Hay otra izquierda proactiva y menos llorica que de verdad trabaja por revertir esta situación, aunque lo haga lejos de los grandes focos mediáticos y los debates encarnizados en las redes sociales, llenos de anónimos predicadores y ascetas. Las personas que trabajan en sus pueblos y en sus barrios contra la precariedad, codo a codo con sus vecinos y vecinas, llevan tiempo construyendo ese mundo que algunos, de derecha a izquierda, tratan de defenestrar o de negar que exista. Cuando se culpa a ‘La Izquierda’ de no estar haciendo nada, y se señala solo a los partidos, se omite deliberadamente a estos movimientos sociales que siempre estuvieron, y se le regala la representación de la izquierda a los partidos e instituciones a quienes, al mismo tiempo, se les reprocha que no lo son. Hablar de ‘La Izquierda’ y omitir esto es una buena estrategia de la derecha para negarle entidad, pero una omisión imperdonable a quien se considera de izquierdas.

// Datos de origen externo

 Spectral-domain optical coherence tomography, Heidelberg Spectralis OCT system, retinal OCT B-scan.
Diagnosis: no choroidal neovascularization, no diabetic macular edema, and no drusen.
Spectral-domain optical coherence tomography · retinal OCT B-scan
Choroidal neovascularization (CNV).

La derrota se construye antes en el imaginario colectivo que en la práctica, y parece que hay determinados personajes empeñados en instalarla incluso en sus propias filas. La izquierda institucional renunció hace tiempo a plantear algo que vaya más allá de pequeñas reformas que la estructura pueda asumir, sin molestar demasiado a las élites, capaces de derribar o instalar cualquier gobierno usando toda su artillería ajena a la democracia. Y no hay que menospreciar que algunos pequeños cambios sí que ayudan a quienes peor lo están pasando, aunque haya que señalar que siempre, mientras exista precariedad y explotación, serán insuficientes. Y por eso, los movimientos sociales son los que deben permanecer advirtiendo de todo lo que queda por hacer y predicando con el ejemplo. Aunque se crea que solo por aliviar temporalmente la situación de una parte de la población ya ha valido la pena, la honestidad debería exigir que se explicase el cómo y por qué se traga con todo lo demás y hasta dónde se está dispuesto a ceder.

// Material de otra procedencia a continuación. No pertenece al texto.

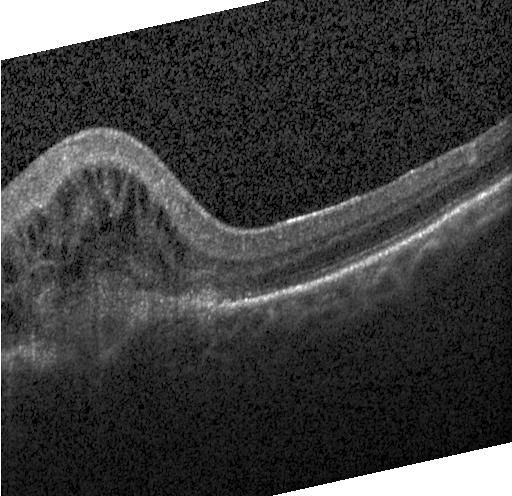
Spectral-domain OCT B-scan: choroidal neovascularization.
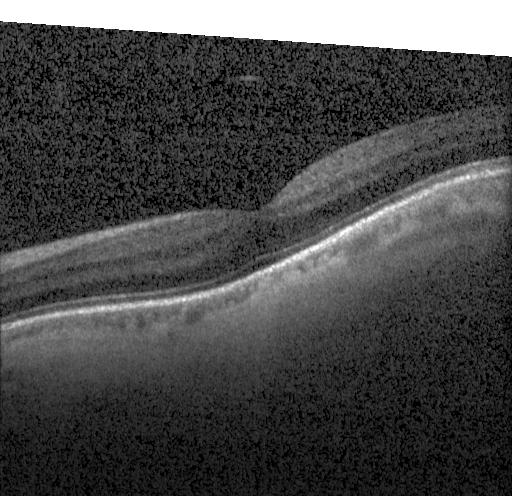
OCT B-scan — Diagnosis: no evidence of choroidal neovascularization, diabetic macular edema, or drusen.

Aún así, la izquierda sobrevive, le pese a quien le pese, ajena a los profesionales de la política. Sobrevive en las pequeñas grandes luchas que un día consiguen parar un desahucio, que otro día ocupan un edificio para familias vulnerables, o que consiguen frenar un plan urbanístico ecocida y especulativo. En sindicatos que consiguen frenar despidos, ganar a sus explotadores en un juicio o mejorar sus condiciones laborales. Cuando se planta ante los fascistas cada vez que estos pretenden vomitar su odio en los barrios obreros, o cuando lucha cada día contra el racismo, la homofobia y el machismo en sus escenarios cotidianos. Y sí, la conciencia de clase existe también en estas pequeñas luchas que algunos tratan de relegar a ‘lo identitario’ negando lo material que subyace en todas ellas, y a pesar de los esfuerzos del neoliberalismo por desclasarlas. Por eso, no puede regalarse al sistema o a la ultraderecha la batalla en las políticas de identidad (de los derechos de determinados colectivos a la igualdad), porque esta la explota y la vacía de contenido de clase precisamente para que la abandonemos y se la regalemos para enmarcarla en su relato reaccionario.

El terreno institucional, los partidos o los grandes platós son otra liga, y sus personajes van y vienen. Quizás convendría girar el foco hacia los que permanecen cuando los otros se van. Hay proyectos, espacios y luchas para todos los gustos, no lo duden. Quien diga que no hay nada que hacer se equivoca o miente. Y solo quien se puede permitir una derrota tras otra, quien está a salvo o quien pretende que nada cambie, es el más interesado en instalar ese nihilismo y ese derrotismo en esta izquierda, en esta sociedad que se resiste a resignarse.